U.S. industry skeptical about an increase in crude oil price
Bob TippeeOil industry representatives are treating a recent rise in the price of crude oil with caution. At the ninth Oilfield Breakfast Forum in Houston on Mar. 12, talk was more of fundamental change in the industry than of a quick return to the prosperity of 1996-97.
Editor
The day before the forum, the New York Mercantile Exchange futures price for light, sweet crude closed at $14.31/ bbl, nearly $2/bbl more than its low of mid-February.
Allen Brooks, CIBC Oppenheimer & Co. Inc. executive director of oilfield service industry research, warned of conflicting expectations for production cuts by members of the Organization of Petroleum Exporting Countries.
In the weeks before OPEC's meeting in Vienna Mar. 23, ministers and traders have discussed "substantial cuts" in output quotas, Brooks noted (see story, p. 34).
"We may get something that the OPEC ministers think are substantial but that Wall Street and oil traders think are less than substantial," he said.

• Data provided
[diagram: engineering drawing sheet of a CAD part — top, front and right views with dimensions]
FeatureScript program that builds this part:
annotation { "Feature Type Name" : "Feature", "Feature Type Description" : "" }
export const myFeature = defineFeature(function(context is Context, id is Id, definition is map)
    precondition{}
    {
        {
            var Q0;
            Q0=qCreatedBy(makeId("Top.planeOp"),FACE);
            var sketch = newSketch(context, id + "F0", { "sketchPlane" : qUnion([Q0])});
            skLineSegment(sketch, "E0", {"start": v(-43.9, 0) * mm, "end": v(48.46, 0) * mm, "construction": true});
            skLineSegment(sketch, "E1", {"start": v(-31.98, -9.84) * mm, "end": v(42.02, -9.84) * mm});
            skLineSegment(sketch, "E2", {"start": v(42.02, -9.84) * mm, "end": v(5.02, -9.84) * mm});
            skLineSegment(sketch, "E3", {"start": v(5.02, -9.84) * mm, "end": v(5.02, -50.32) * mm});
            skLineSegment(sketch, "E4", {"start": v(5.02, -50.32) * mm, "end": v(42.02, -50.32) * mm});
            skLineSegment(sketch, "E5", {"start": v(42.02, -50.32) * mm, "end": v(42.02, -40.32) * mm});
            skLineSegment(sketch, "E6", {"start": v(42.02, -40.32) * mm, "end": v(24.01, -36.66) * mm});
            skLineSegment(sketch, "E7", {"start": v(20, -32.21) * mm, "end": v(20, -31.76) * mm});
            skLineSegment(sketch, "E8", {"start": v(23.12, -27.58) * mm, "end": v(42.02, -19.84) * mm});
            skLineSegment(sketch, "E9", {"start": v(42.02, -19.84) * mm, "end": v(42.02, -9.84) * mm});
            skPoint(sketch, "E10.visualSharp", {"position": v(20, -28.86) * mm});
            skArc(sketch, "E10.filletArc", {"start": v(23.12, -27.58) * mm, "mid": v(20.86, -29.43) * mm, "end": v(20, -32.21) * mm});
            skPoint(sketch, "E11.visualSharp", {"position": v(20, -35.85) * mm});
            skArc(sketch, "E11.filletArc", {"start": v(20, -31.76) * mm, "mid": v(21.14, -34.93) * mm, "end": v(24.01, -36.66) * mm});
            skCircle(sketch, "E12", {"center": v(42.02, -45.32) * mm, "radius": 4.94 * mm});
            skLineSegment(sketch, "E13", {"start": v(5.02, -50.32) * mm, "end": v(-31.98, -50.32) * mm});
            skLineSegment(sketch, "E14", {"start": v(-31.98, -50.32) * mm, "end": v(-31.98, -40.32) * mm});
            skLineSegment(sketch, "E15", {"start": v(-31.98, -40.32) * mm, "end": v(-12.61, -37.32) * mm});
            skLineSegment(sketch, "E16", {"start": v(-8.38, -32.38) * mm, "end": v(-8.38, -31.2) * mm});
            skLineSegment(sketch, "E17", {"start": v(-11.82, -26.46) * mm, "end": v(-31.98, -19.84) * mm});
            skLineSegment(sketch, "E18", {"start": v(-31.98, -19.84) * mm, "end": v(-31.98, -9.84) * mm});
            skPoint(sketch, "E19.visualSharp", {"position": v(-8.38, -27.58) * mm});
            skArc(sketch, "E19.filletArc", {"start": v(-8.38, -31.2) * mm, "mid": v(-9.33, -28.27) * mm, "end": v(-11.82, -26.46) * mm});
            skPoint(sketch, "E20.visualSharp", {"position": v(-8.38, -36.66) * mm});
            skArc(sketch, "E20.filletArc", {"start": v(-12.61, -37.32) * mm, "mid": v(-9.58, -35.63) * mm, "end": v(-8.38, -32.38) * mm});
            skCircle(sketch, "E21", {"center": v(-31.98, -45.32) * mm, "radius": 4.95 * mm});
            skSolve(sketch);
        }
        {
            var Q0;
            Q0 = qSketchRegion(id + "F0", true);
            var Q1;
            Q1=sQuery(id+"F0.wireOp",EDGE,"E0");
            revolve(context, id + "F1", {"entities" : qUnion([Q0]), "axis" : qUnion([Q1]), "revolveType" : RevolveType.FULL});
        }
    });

• Work task
In the oil price report above, at what price did the New York Mercantile Exchange futures price for light, sweet crude close the day before the forum?

• Worked solution
$14.31/bbl